Still, tobacco spokesmen were not as adamant yesterday as they were in the 1960s in denying the validity of Terry's report.

"We have no argument" with the government's advising Americans "fully and accurately" of "the suspicions surrounding cigarettes," said Marvin Kastenbaum, an institute statistician.

"It is appropriate to put the public on notice of an alleged hazard," said Dwyer.

Institute officials insisted there are still only suspicions and "statistical associations" linking smoking with cancer, emphysema and heart trouble. They said the whole subject remains one of "controversy," and that "many" scientists think nothing has been proved.

The institute distributed some scientists' opinions and research conclusins to support its assertions.

Nonetheless, there are few subjects on which doctors and scientists find themselves in almost unanimous agreement as on smoking's role.
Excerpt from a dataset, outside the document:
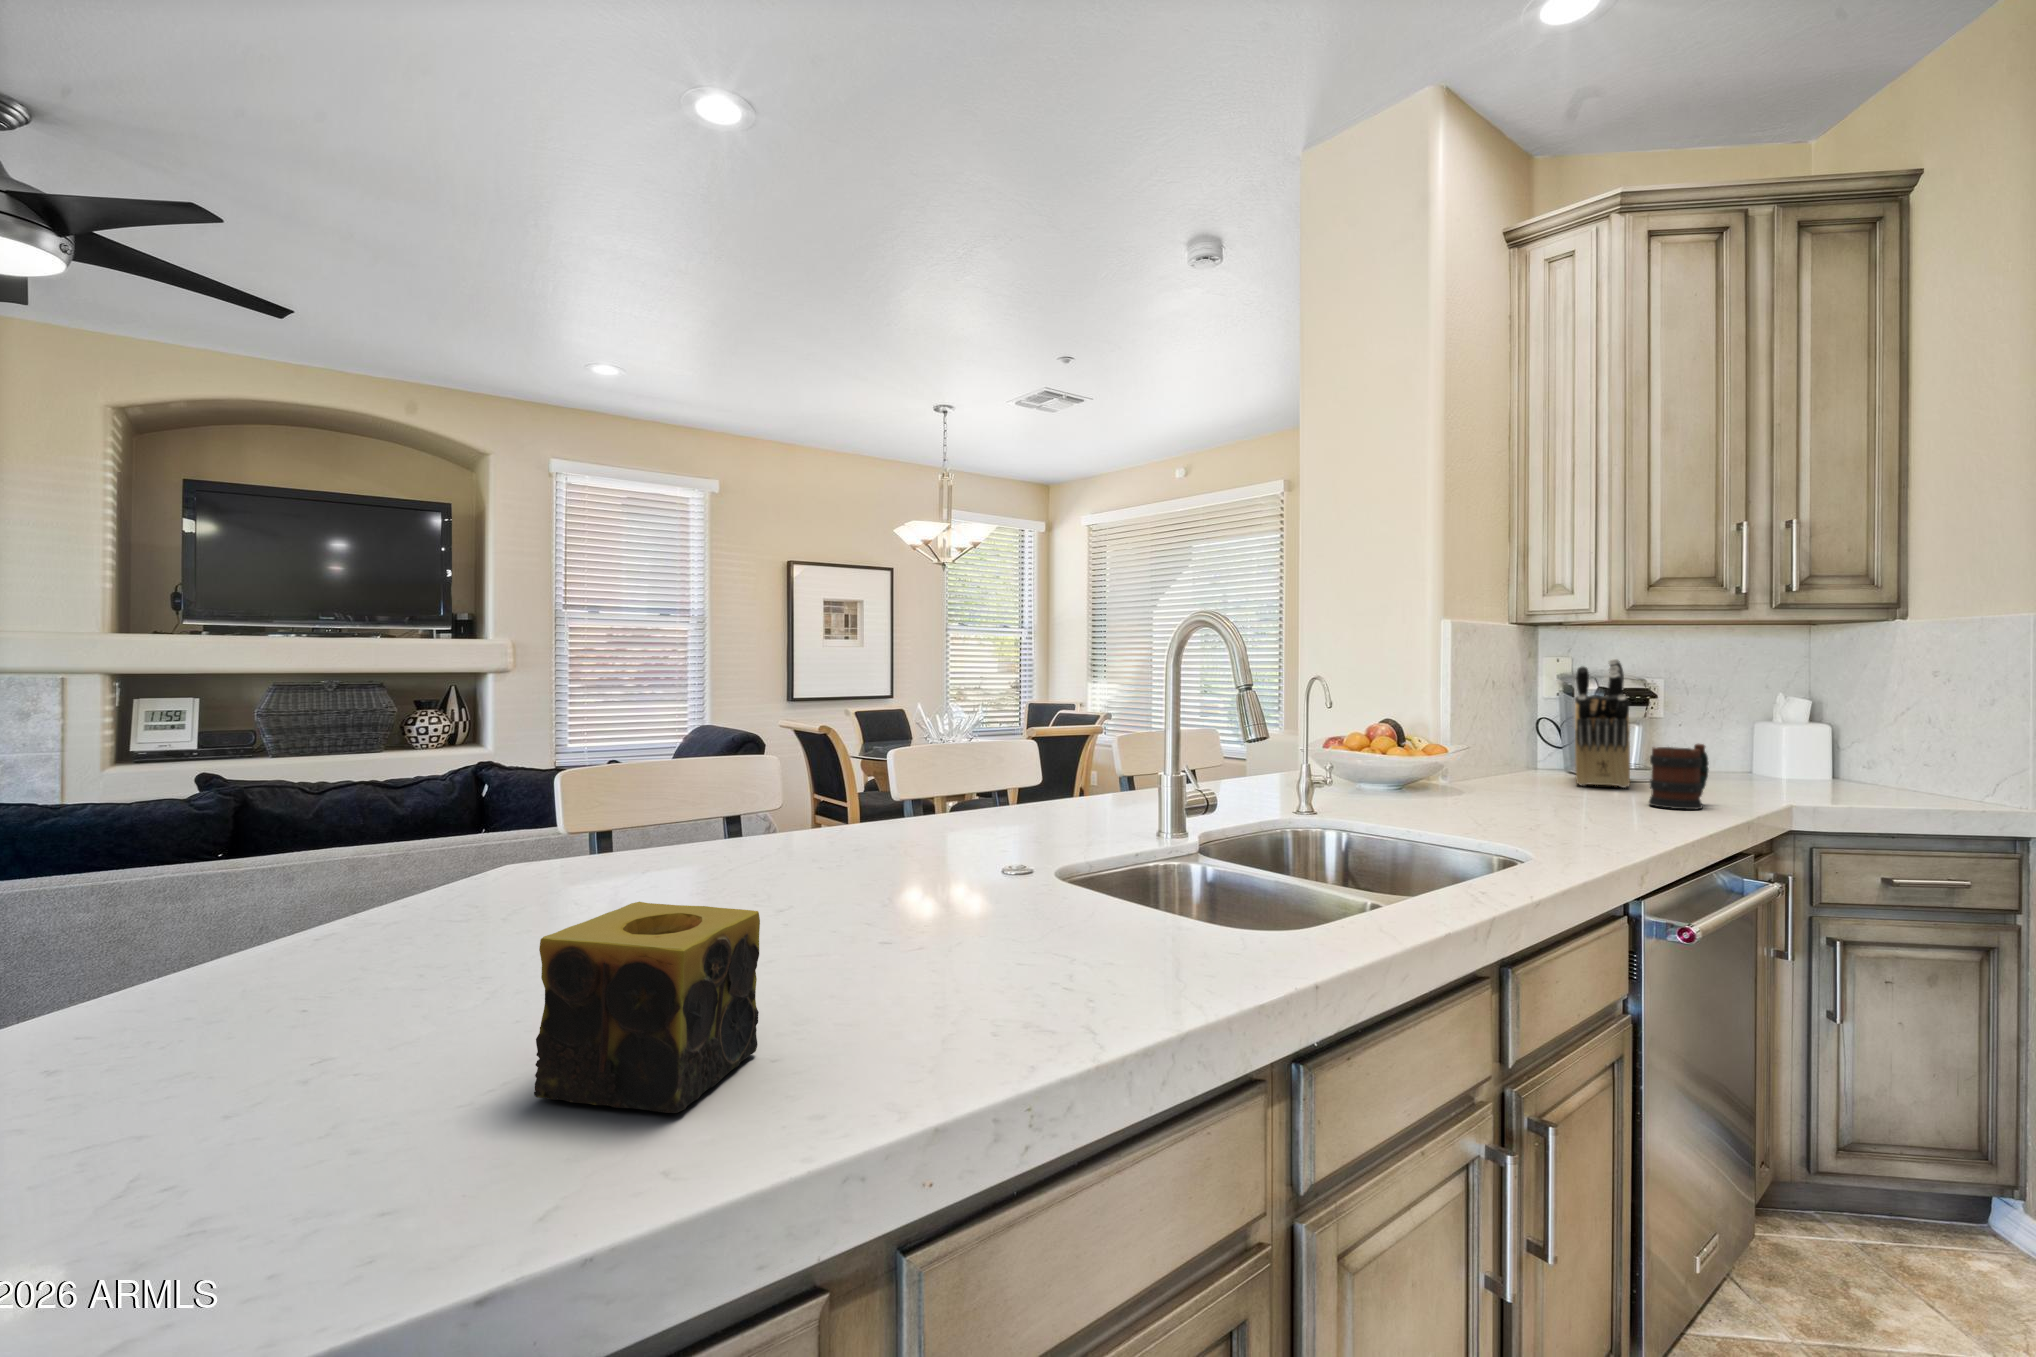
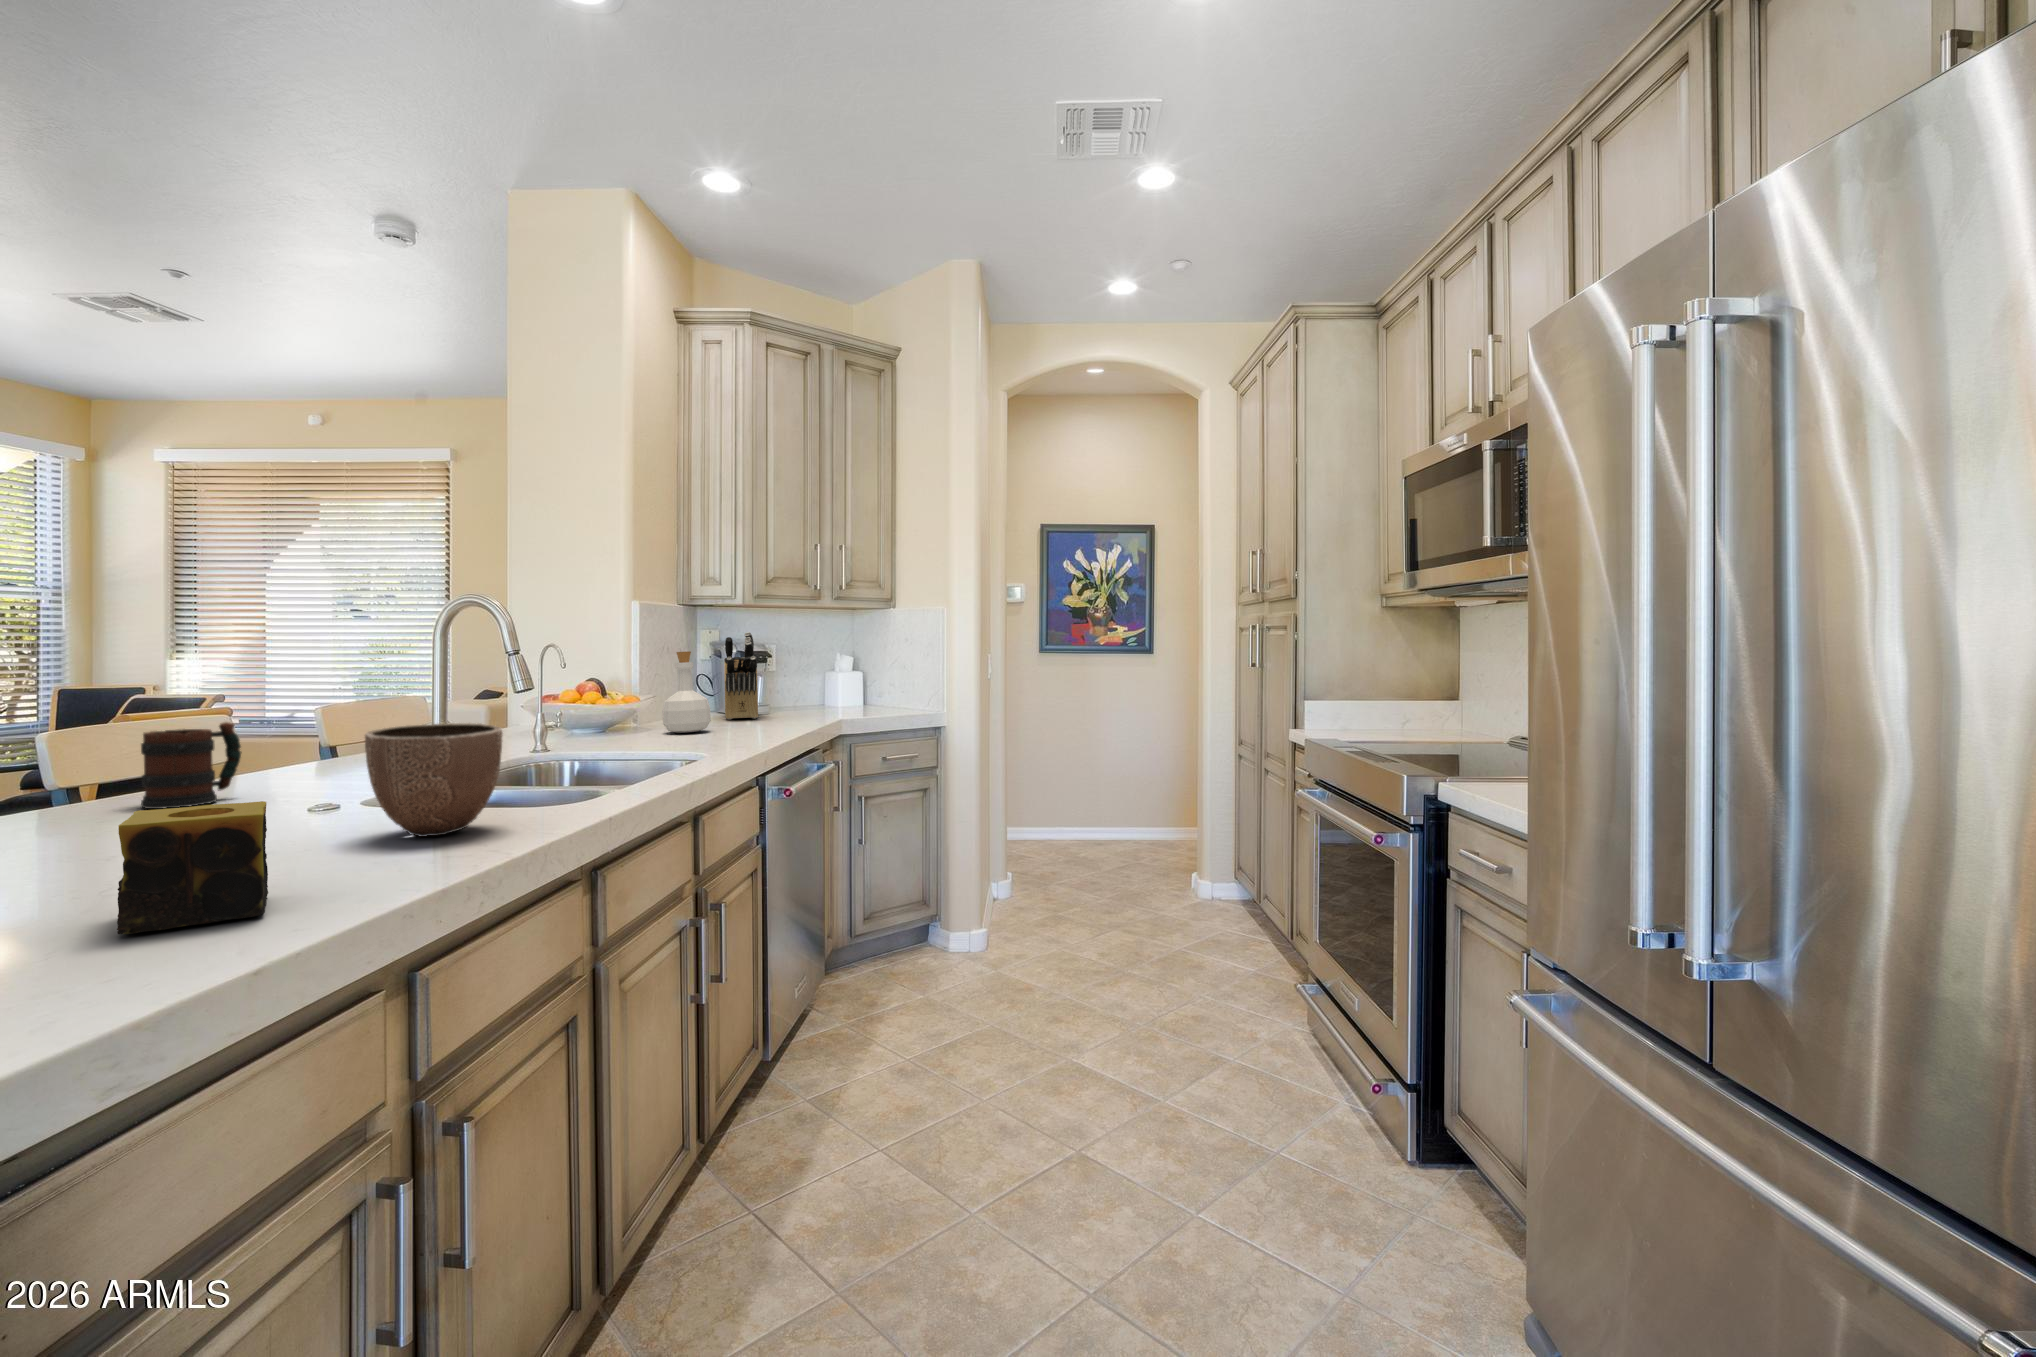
bottle: none [1475,687,1549,803] -> present [662,651,711,733]
mug: present [1649,744,1709,809] -> present [141,722,242,809]
decorative bowl: none [979,790,1150,966] -> present [365,723,503,837]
Most of them believe that smoking -- particularly cigarette smoking -- causes diseases.

Horace Kornegay, Tobacco Institute president, said that HEW's "preoccupation with smoking" may be "dangerous" because it "diverts attention from other suspected hazards." The institute cited figures showing that in San Mateo County, Calif., 34 percent of students aged 9 to 12 smoked cigrettes in 1977, compared with 35 percent in 1968. However, 36 percent of the same age group used marijuana, compared with 18 percent in 1968.

Kornegay and associates said they want "fair" discussion, and insisted that HEW under Califano uses "propaganda barrages," "self-righteous zeal" and "Cabinet-level fiat" as weapons rather than pursuing responsible investigation.

Califano aides said he will answer the charges today. He has already said today's report will contain "more" new information than usual.